Simple ruby solution with recursion

• This code follows your thought process when you are asked to generate the answer manually by writing it down on a piece of paper. We keep appending parenthesis following two main rules. For each parenthesis that we want to insert we check if

1. we have utilized all the open parenthesis (= n).
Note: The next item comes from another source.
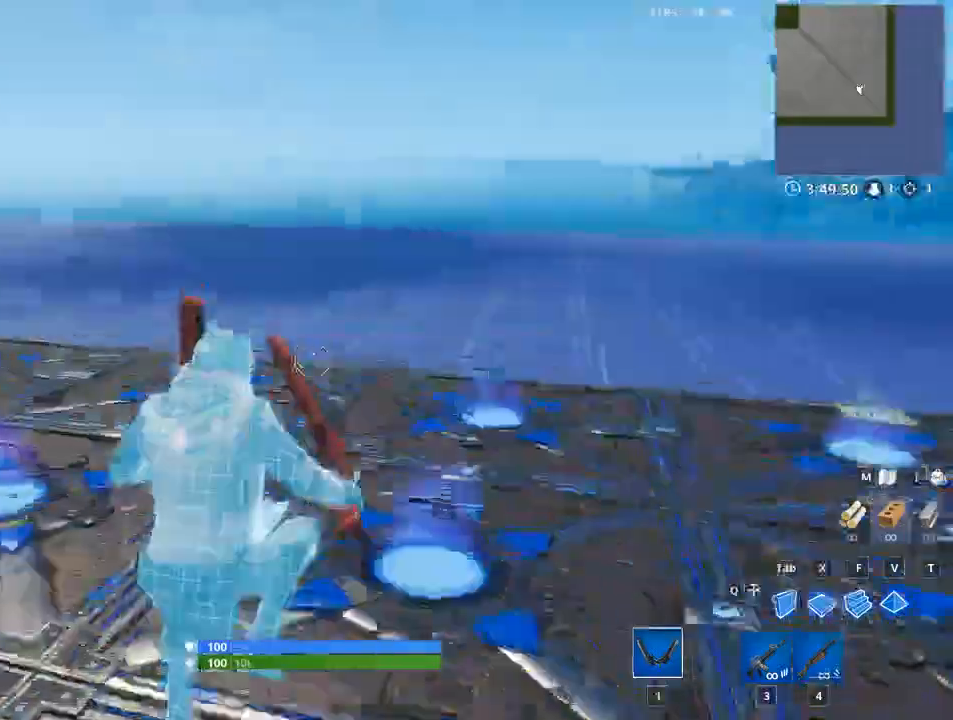
{"keys": ["1", "w"], "mouse": [], "events": [[101, "1", "up"], [234, "1", "down"], [284, "1", "up"], [434, "1", "down"]]}
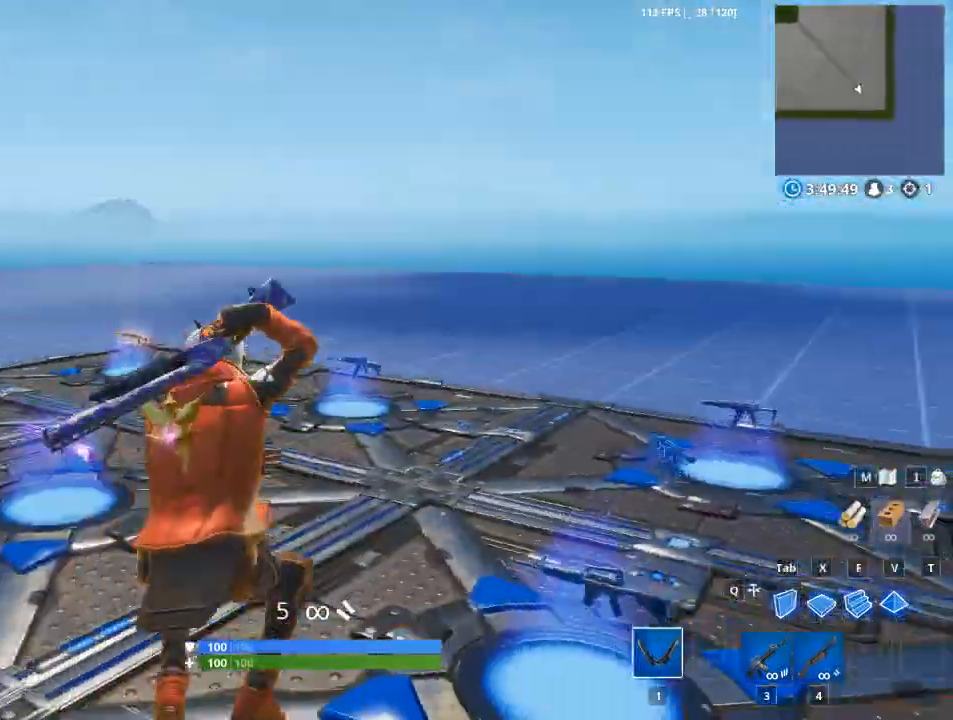
{"keys": ["1", "w"], "mouse": [], "events": [[17, "1", "up"], [67, "1", "down"], [167, "1", "up"], [300, "1", "down"], [400, "1", "up"], [450, "1", "down"]]}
If we have, we continue by only appending ')' to our solution.
2. if we haven't then
1) if each '(' is matched with a ')' , we continue by appending a '('. We cannot add a ')' here as that would break the valid parenthesis rule.
2) if not, we have the option to add either a '(' or ')'. We follow through by appending each of the options and continuing towards generating the result.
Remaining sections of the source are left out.